Il cinema Italiano, quando si fa generazionale, sembra incastrato nella rappresentazione di un’impasse; al posto della Storia come spazio tra memoria collettiva e memoria individuale ci sono delle figurine ritagliate; al posto dei nodi, dei rimandi e di una rete di esperienze in grado di raccontarci, c’è un racconto massimalista e innocuo che neutralizza la forza del gesto (spesso amplificandolo in forma simbolica) e che si appoggia ad una verbosità didascalica, quasi fosse un avviso a tutto schermo per indirizzare la lettura.
Sergio Castellitto si ispira ancora una volta ad un romanzo di Margaret Mazzantini per realizzare un ennesimo “film di famiglia” con l’intenzione di raccontare l’ereditarietà, spesso dolorosa, del rapporto tra genitori e figli, riducendo solo apparentemente gli eccessi di Venuto al mondo, ma di fatto replicandone la stessa superficie, capace di mettere un freno definitivo ad un film che al contrario, vorrebbe proporsi come un incessante corpo-a-corpo.
Mentre Riccardo Scamarcio e Jasmine Trinca si donano con forza spontanea leccandosi, scopandosi, insultandosi e cercando di tirar fuori vita, Castellitto lavora contro frapponendo gli ostacoli di un testo letterario che deve in tutti i modi far sentire il suo peso, non solo quando la parola salta fuori per suturare ma anche quando l’immagine diventa a sua volta un filtro opaco, impostato per sottolineare un concetto.

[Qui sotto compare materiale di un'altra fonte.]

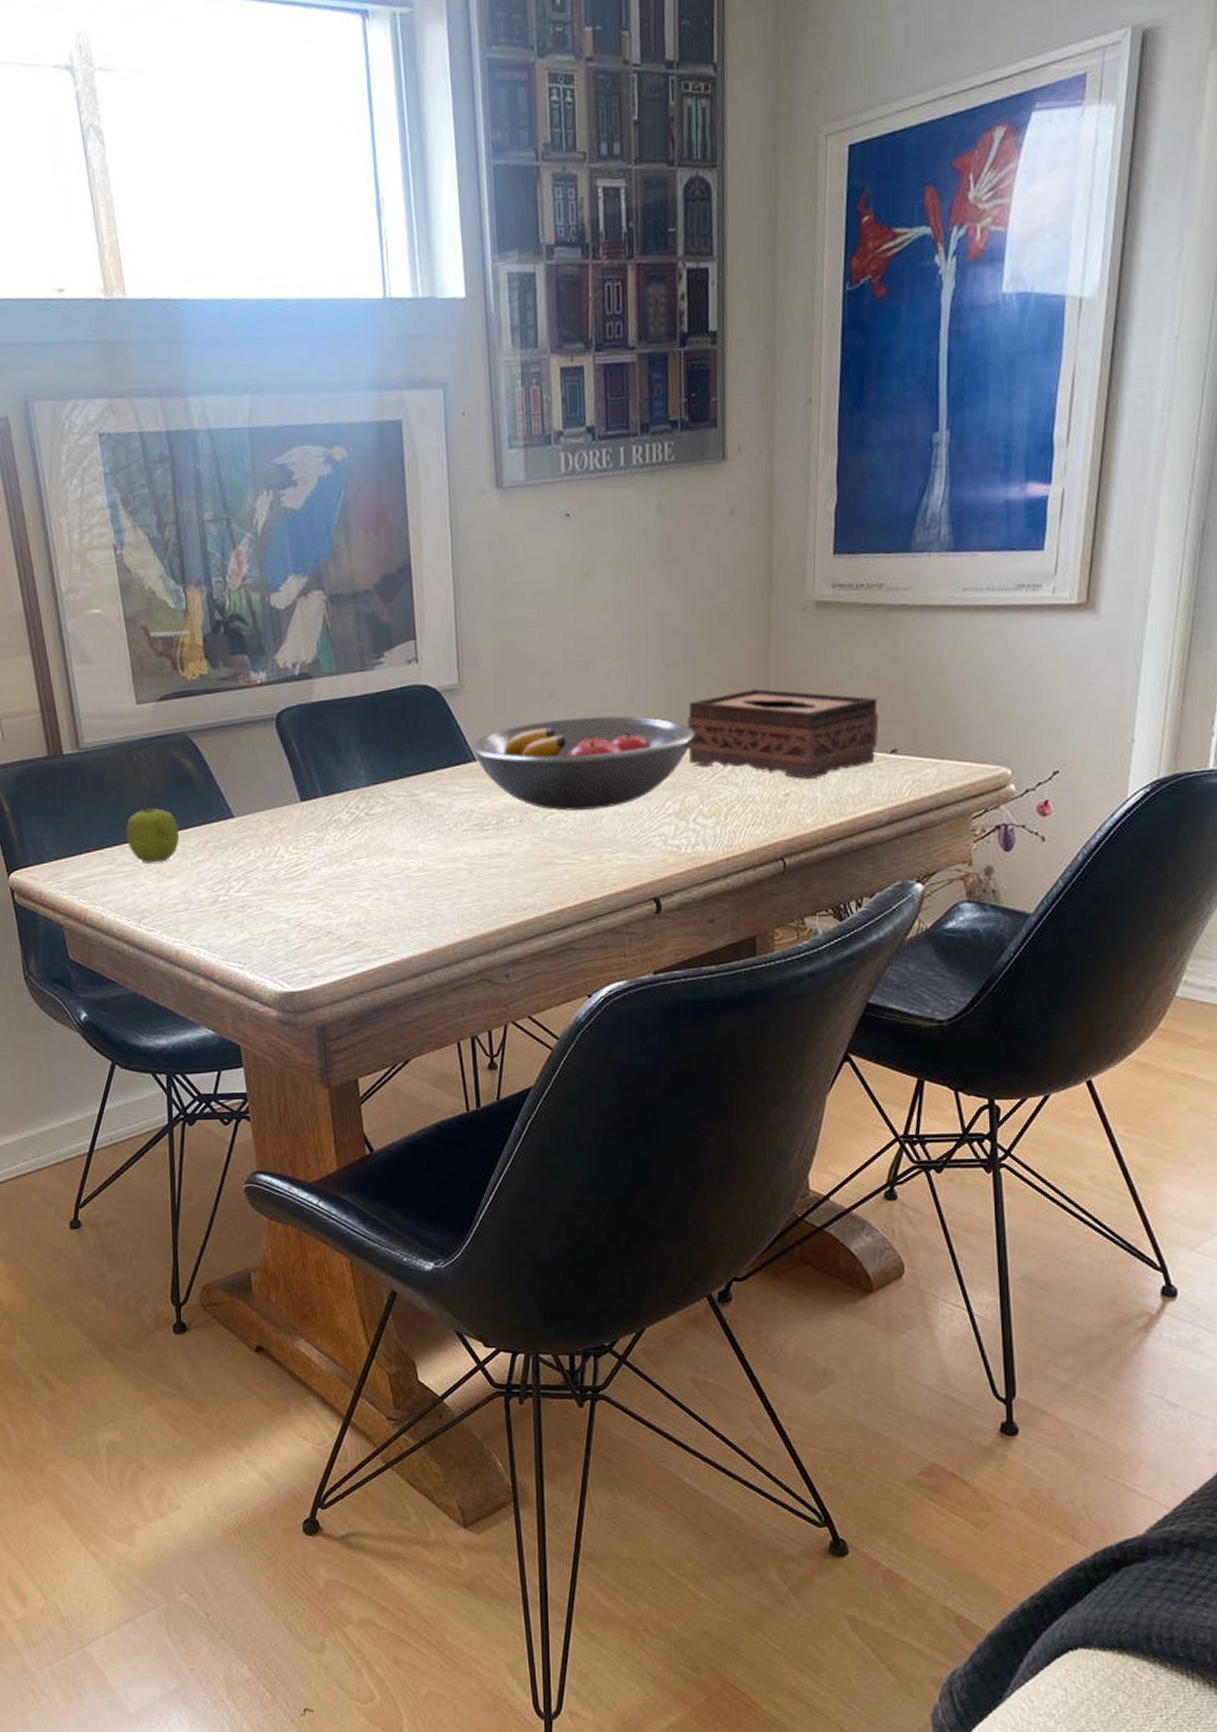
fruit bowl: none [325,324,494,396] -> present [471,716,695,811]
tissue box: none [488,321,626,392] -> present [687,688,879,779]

I denti malati di Dalia, l’anoressia, la respirazione bocca a bocca, Mike Tyson e l’Italia dei reality, questa volta osservata a margine rispetto al narcisismo Mucciniano , sono contenitori vuoti, tracce di vita vissuta altrove, incapaci di materializzare quel limen tra le nostre storie e la Storia.
A chi si rivolgono Castellitto e la Mazzantini? Ad una generazione a confronto con quella di cinquant’anni fa? La chiave del rispecchiamento è sin troppo chiara, non solo per la relazione conflittuale di Delia e Gaetano con i propri genitori, ma per la coppia di “spettatori” interpretata da Roberto Vecchioni e Angela Molina, la cui evanescenza onirica suggerisce, con adamantina certezza, una dialettica predeterminata ed esplicita che come tutti i paradigmi, emerge dallo sfondo di un brutto teatro.
Tutto il calvario di Delia nel suo rapporto con il cibo subisce lo stesso trattamento, manca qualsiasi riferimento che non sia semplicemente verbale, per potersi avvicinare al dolore della donna, tutto è incollato sullo sfondo, come le improvvise paranoie, i tentativi di tornare nel circolo vizioso del vomito; e del resto è del tutto assente il coraggio di realizzare un cinema immersivo, calato dentro le ossessioni come quello di Saverio Costanzo con il suo Hungry Hearts, film che aderisce ai corpi senza cadere nella trappola di doverci restituire a tutti i costi un “ambizioso” ritratto generazionale.
C’è un altro fattore, disturbante, che accomuna il cinema di Castellitto a quello di altri autori italiani, ed è la dimensione familistica che in modo endogeno, ricalca il sistema produttivo, politico, sociale e personale di un paese rispetto al quale vorrebbe distinguersi con la pantomima dell’indignazione, la stessa con cui il “partito” di Repubblica ci ha allevati per decenni; in questo senso, “Nessuno si salva da solo” sembra quasi alludere non tanto al ridimensionamento di una diffusa deriva individualista, quanto all’impossibilità di uscire da una mortifera dinamica consociativa, dalla famiglia dritta al cuore della Storia italiana.